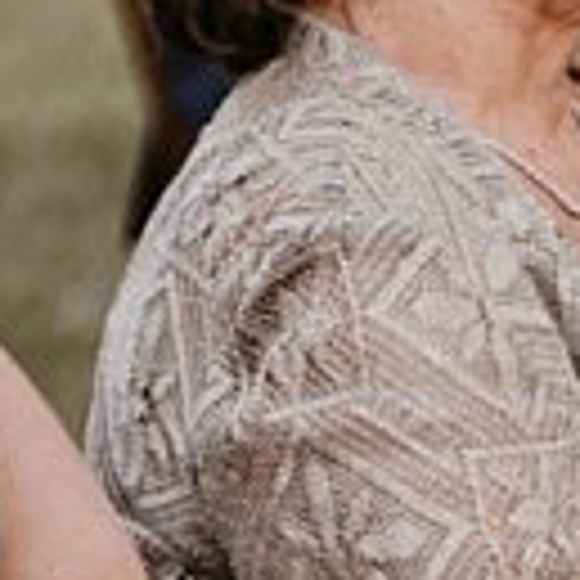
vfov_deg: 3.4
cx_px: 558
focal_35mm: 511
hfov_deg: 3.4
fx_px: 9687
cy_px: 54
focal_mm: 76
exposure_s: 1/400
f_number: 3.5
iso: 400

****

**Goal of the exercise**
Where a record above contains a picture, leave the picture out and transcribe everything else exactly.

**Response box**
vfov_deg: 3.4
cx_px: 558
focal_35mm: 511
hfov_deg: 3.4
fx_px: 9687
cy_px: 54
focal_mm: 76
exposure_s: 1/400
f_number: 3.5
iso: 400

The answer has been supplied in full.